En vertu de la nouvelle loi, le gouvernement comptera trois vice-premiers ministres, 15 ministères et une quarantaine de sous-ministres.

Le premier vice-premier ministre Besnik Tahiri a présenté le projet de loi du gouvernement qui, selon lui, contribuera à l'organisation et au fonctionnement efficace du gouvernement. Tahiri a ajouté que cette loi vise l'exactitude et la responsabilité des institutions. “Aujourd'hui est un bon jour parce que nous discutons publiquement du projet de loi [...]
Tahiri a ajouté que cette loi vise l'exactitude et la responsabilité des institutions.
“Aujourd'hui, c'est une bonne journée parce que nous remettons en question publiquement le projet de loi qui est important pour le fonctionnement du gouvernement. L'objectif principal est de le forcer dans le cadre”.
Une meilleure organisation, une meilleure compétence juridique et une responsabilité claire du cabinet du Premier ministre. L'exactitude et la responsabilisation” ont été exprimées.
Tahiri a déclaré que malgré le gouvernement Kurti, il est maintenant le premier exécutif à avoir 15 ministères. Mais il dit qu'il n'y aura pas de ministres sans portefeuilles.

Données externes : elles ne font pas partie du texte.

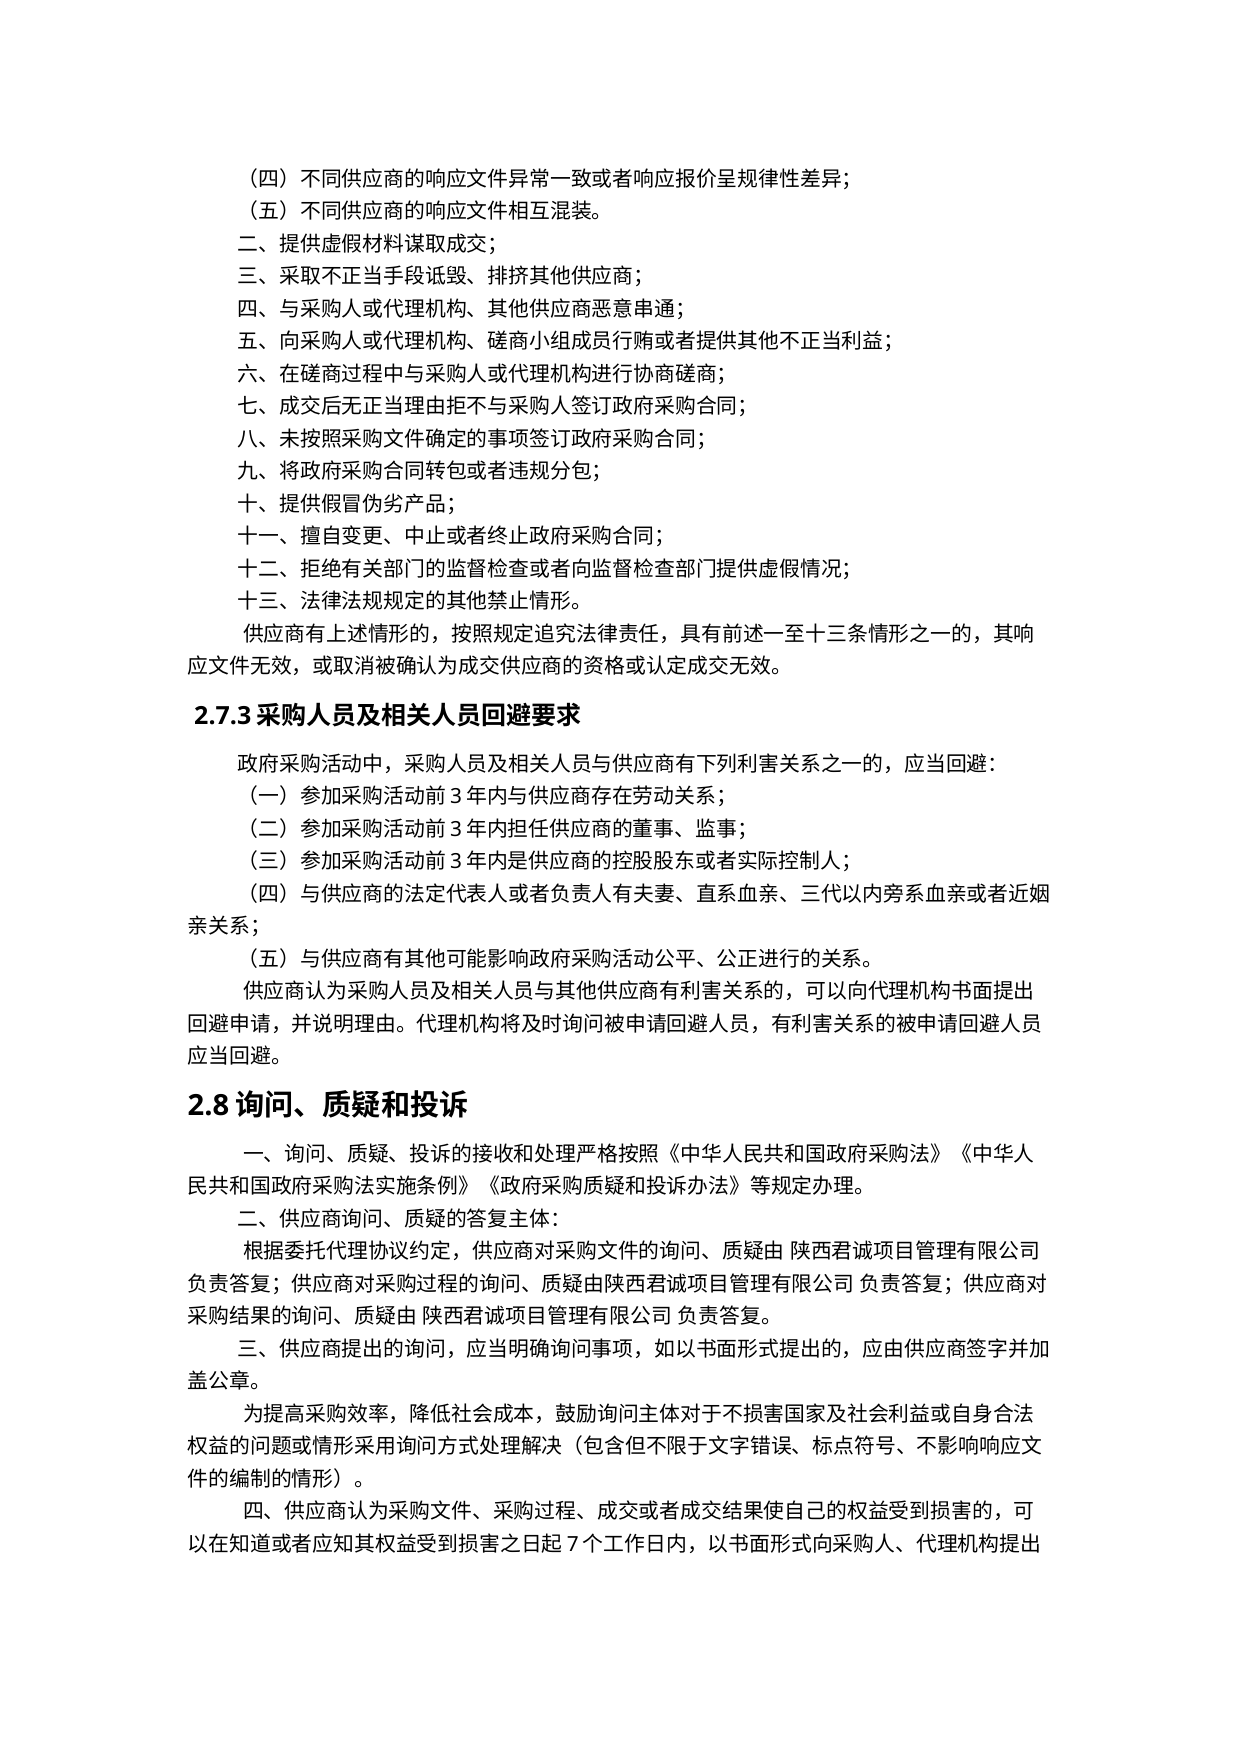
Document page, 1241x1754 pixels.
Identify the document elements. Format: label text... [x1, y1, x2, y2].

“Nous avons décidé que la composition en vertu du projet de loi gouvernementale aurait le premier ministre, trois vice-premier ministre, 15, plus deux ministères dans le mandat. 40 sous-ministres, 259 conseillers politiques et fonctionnaires du Cabinet. Il n'y a pas de ministères sans portefeuilles et aucun contingent supplémentaire n'est créé avec des fonctions parallèles”.
Tahiri a également expliqué les restrictions imposées au gouvernement et aux membres qui démissionnent en vertu du projet de loi.
“Le projet d'amendements constitutionnels n'approuve pas, n'approuve pas l'initiative visant à relier les accords internationaux”.
De plus, Tahiri a parlé de l'interdiction des campagnes électorales. Le projet de loi prévoit également la prévention des conflits d'intérêts.
Le “est interdit d'exploiter les ressources du gouvernement aux fins de la campagne politique. Prendre des décisions sous une forme enrichissante. La promesse d'emploi et de financement”.
“Les membres du gouvernement et les sous-ministres ne peuvent exercer aucune autre fonction publique, ni avoir de relations de travail dans le secteur privé”, a déclaré M. Tahiri.